Passage.
━━━━

DRIVE OF A LIFETIME FOR ROMANA HILL’S HAMBLETONIAN PARTNER ANDREW McCARTHY

By Ken Weingartner — The moments following Ramona Hill’s win in the Hambletonian Stakes were unlike any Andy McCarthy ever experienced as a driver.

“The feeling I got when I crossed the wire, I’ve never had that before, that amount of joy and emotion,” McCarthy said. “I don’t want to compare it to my kids being born, because that’s a completely different thing, but it was definitely emotional.

“Heading back to the winner’s circle, I’ve never felt anything like it in my life on the racetrack. Embracing the moment, just the feeling of joy, it’s unbelievable.”

McCarthy and Ramona Hill captured the 95th edition of the Hambletonian this past Saturday at The Meadowlands. The duo won the $1 million event by one length over Ready For Moni in a stakes-record-equaling 1:50.1 for trainer Tony Alagna and owners Brad Grant, Crawford Farms Racing, Robert LeBlanc, and In The Gym Partners.

Ramona Hill, a daughter of Muscle Hill out of Lock Down Lindy bred by Crawford Farms, became the 15th filly to win harness racing’s top race for 3-year-old trotters.

The Hambletonian was McCarthy’s fifth win of the day on the stakes-filled Big M card. He won four of the afternoon’s first six races, including the Shady Daisy with Reflect With Me and the Jim Doherty Memorial with Darlene Hanover, and the fast start was beneficial.

“It’s good to get some good vibes going for the day,” McCarthy said.

“Confidence has such a main role in how you drive, I think. When the ball’s rolling and things are going good, you feel like you can do nothing wrong. For me, anyway, confidence is definitely a major player in how I do.”

McCarthy’s biggest challenge was finding a way to enjoy the wins without getting too pumped up along the way.

“You want to celebrate, and you want to feel that emotion, but you also don’t want to carry that over to the next drive,” he said.

“You want to stay focused and you’ve still got work to do. I like to be confident but calm at the same time. I don’t want to be carrying too much emotion with me, just really stay focused on the job at hand.

“There are a million things that can go wrong in a race and you have to be super focused and aware of these things.”

A native of Australia, the 34-year-old McCarthy has raced regularly in North America since 2007. He has seen his purse earnings increase annually since the start of 2013, reaching a career-best $7.67 million last year, when he ranked ninth among drivers in North America.

━━━━

[Keypoint correspondence data]
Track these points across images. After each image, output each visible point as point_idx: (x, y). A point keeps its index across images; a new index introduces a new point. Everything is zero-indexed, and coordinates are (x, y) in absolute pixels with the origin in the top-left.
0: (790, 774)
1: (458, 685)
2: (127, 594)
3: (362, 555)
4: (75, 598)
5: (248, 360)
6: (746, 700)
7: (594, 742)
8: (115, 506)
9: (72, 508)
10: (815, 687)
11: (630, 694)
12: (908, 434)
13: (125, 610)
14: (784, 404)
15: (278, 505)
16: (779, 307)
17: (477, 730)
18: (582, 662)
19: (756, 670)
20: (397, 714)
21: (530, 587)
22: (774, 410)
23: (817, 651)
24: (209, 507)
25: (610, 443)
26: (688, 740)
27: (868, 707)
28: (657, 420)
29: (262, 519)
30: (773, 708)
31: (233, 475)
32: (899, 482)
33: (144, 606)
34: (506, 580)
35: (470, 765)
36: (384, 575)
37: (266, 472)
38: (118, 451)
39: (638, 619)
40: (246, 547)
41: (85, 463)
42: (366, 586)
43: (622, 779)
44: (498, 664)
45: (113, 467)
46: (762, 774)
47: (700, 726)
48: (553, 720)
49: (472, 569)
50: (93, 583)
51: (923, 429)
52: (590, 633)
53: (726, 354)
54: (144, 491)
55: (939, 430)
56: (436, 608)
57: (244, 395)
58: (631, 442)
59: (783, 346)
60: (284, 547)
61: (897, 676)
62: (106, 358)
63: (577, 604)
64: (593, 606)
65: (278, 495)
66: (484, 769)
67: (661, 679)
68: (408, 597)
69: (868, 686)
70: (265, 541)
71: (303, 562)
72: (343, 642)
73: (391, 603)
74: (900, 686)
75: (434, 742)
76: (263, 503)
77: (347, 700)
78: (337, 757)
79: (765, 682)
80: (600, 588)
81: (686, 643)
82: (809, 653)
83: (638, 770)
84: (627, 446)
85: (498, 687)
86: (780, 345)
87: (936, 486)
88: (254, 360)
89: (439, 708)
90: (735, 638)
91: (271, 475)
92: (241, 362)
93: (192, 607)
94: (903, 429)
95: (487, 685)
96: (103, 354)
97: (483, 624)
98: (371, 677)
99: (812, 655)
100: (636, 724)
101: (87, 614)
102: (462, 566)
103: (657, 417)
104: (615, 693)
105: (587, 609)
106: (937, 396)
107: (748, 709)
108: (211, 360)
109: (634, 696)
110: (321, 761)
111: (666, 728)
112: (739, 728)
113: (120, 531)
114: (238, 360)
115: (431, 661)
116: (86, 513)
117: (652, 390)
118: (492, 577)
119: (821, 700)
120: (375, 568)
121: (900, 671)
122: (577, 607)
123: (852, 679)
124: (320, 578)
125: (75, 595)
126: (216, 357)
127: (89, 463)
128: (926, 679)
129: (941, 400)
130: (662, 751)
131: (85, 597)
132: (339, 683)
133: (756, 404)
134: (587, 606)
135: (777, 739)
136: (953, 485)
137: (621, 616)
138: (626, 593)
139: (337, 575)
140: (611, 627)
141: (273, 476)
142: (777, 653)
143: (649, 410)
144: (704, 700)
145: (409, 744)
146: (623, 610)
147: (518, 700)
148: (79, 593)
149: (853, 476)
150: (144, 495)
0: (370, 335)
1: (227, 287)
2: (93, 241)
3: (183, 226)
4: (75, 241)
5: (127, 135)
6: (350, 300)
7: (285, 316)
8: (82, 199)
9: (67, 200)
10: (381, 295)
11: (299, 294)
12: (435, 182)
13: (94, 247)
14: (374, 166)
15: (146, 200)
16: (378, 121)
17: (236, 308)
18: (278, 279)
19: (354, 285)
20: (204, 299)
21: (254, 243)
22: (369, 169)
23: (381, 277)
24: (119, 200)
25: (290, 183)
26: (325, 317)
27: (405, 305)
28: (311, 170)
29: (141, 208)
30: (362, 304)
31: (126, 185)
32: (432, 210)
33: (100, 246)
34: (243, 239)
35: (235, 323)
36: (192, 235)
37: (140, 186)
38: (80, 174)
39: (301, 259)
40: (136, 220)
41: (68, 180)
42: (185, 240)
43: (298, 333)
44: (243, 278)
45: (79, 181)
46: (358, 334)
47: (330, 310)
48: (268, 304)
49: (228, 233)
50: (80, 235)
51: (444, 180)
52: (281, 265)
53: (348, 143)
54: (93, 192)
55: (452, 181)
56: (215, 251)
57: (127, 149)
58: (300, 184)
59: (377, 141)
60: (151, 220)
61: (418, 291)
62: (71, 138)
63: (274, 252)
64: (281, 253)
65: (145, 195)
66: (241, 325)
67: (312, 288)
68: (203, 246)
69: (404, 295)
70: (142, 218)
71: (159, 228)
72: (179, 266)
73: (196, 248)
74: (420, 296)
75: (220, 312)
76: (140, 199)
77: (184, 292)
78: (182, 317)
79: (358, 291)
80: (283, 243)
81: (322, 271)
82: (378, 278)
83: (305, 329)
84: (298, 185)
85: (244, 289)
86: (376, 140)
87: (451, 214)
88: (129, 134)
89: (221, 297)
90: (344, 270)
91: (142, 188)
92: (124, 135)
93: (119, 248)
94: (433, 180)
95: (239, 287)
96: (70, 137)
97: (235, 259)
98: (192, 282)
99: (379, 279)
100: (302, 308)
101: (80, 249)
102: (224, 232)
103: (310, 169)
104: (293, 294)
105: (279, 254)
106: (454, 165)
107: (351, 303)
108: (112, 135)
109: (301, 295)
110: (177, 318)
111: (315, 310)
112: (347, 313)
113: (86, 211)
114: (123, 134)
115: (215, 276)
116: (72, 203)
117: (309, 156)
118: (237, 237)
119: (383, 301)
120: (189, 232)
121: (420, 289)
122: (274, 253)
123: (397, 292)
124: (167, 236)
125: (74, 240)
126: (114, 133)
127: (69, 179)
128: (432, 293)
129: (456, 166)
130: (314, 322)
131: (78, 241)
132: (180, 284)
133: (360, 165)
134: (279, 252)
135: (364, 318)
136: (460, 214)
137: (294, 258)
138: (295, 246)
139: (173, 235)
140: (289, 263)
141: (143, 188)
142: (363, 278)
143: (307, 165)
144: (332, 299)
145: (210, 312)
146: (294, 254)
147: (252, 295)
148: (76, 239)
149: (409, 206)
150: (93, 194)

━━━━

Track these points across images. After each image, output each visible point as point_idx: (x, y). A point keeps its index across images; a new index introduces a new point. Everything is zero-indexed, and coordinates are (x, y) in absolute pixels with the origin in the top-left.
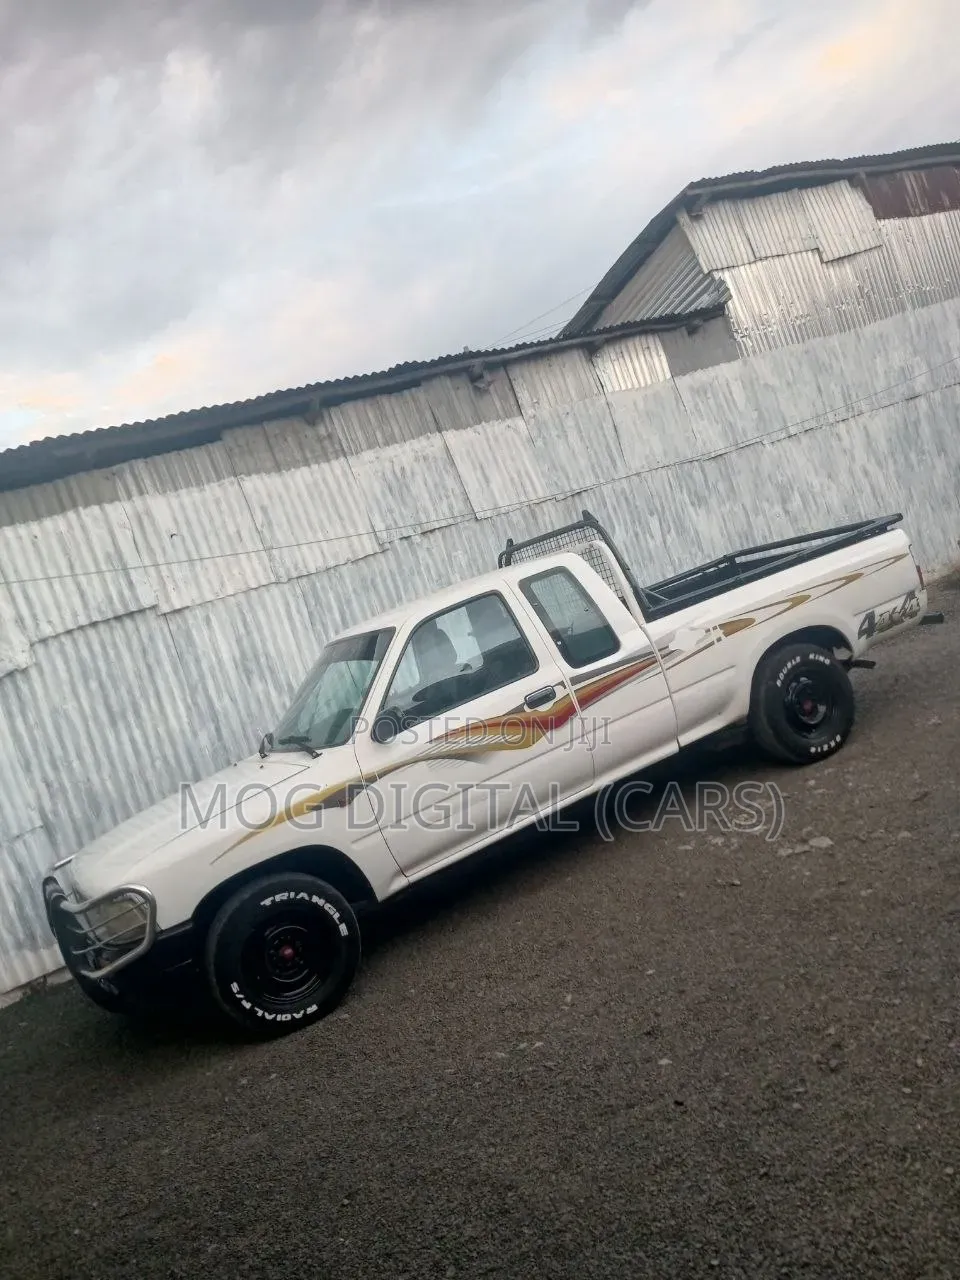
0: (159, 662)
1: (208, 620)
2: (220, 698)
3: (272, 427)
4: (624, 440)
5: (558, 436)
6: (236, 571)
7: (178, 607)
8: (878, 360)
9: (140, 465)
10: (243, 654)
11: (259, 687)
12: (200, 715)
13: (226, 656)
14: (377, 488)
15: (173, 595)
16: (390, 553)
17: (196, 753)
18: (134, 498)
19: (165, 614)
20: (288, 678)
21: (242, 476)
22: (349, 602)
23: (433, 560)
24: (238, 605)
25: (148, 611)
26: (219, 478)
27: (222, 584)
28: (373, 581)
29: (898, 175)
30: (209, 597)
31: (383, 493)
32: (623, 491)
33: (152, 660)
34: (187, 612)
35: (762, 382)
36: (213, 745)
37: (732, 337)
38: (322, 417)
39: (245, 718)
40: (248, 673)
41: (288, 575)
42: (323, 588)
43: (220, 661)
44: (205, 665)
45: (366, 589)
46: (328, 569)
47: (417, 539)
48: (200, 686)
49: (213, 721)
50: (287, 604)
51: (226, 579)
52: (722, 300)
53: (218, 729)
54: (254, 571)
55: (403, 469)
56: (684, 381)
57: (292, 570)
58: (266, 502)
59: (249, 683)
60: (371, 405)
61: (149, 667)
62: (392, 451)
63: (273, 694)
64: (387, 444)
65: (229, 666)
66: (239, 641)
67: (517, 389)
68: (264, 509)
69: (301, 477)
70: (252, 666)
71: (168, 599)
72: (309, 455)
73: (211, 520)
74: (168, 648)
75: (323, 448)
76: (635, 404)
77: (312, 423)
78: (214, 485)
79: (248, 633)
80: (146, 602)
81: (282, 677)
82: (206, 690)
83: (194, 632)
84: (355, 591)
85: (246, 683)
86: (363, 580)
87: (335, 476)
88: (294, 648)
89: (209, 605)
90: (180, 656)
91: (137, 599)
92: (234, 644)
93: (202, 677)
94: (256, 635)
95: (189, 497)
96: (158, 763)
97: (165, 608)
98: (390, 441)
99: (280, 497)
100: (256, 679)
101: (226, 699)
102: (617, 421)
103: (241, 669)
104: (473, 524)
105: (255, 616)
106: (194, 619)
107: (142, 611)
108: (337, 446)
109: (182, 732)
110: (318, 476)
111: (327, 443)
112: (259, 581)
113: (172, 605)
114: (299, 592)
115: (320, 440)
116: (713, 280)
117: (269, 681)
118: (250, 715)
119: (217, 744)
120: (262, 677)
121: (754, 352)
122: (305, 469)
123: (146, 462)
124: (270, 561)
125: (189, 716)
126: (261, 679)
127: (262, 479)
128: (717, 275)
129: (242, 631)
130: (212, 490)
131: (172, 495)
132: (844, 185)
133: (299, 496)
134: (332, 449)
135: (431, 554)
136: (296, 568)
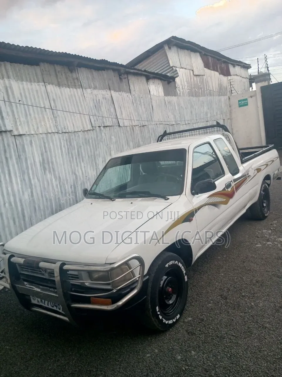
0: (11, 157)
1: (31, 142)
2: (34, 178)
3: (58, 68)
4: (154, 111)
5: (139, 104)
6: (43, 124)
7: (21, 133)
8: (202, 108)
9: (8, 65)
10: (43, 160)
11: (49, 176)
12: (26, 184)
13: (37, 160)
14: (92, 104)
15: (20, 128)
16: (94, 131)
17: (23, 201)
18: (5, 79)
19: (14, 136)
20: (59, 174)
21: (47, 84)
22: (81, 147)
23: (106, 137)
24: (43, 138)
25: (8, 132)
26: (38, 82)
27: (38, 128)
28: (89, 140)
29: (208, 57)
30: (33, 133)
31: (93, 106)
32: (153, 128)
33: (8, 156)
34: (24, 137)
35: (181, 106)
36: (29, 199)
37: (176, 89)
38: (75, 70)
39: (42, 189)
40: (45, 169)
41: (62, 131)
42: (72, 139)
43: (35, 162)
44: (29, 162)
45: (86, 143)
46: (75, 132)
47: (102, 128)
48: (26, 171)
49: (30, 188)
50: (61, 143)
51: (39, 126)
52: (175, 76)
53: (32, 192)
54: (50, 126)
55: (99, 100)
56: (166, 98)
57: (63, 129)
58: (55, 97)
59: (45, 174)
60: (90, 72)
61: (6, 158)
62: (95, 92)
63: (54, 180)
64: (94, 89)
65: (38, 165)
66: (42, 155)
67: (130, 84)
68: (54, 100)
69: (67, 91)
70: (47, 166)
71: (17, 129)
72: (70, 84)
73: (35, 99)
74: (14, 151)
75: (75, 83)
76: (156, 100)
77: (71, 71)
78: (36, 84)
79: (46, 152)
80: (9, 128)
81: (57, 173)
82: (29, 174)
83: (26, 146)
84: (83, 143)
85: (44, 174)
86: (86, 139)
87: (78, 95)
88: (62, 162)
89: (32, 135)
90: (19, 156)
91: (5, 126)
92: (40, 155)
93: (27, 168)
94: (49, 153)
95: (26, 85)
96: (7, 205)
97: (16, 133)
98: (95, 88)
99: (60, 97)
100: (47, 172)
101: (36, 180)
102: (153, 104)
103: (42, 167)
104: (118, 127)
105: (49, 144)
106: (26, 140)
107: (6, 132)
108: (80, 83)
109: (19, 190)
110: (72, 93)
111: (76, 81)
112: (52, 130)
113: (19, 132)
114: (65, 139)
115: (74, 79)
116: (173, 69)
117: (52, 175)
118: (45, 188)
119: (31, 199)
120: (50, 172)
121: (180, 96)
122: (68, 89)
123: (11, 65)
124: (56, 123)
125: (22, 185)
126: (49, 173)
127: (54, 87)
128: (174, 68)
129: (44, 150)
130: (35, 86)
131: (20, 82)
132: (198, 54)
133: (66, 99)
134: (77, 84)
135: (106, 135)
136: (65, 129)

━━━━

Task requirements.
**A.** Summarize the Hambletonian article in two sentences.
**B.** Reproduce the portion of the Hambletonian article starting at "Ramona Hill, a" and ending at "start was beneficial.".

Outputs by task.
**A.** Andy McCarthy drove Ramona Hill to victory in the 95th Hambletonian at The Meadowlands, winning the $1 million event by one length over Ready For Moni in a stakes-record-equaling 1:50.1, and he said the feeling after crossing the wire was unlike anything he had experienced on the racetrack. The race was his fifth win of the day, and he said confidence plays a major role in how he drives, though he tries to stay calm and focused rather than carry emotion into the next drive.

**B.**
Ramona Hill, a daughter of Muscle Hill out of Lock Down Lindy bred by Crawford Farms, became the 15th filly to win harness racing’s top race for 3-year-old trotters.

The Hambletonian was McCarthy’s fifth win of the day on the stakes-filled Big M card. He won four of the afternoon’s first six races, including the Shady Daisy with Reflect With Me and the Jim Doherty Memorial with Darlene Hanover, and the fast start was beneficial.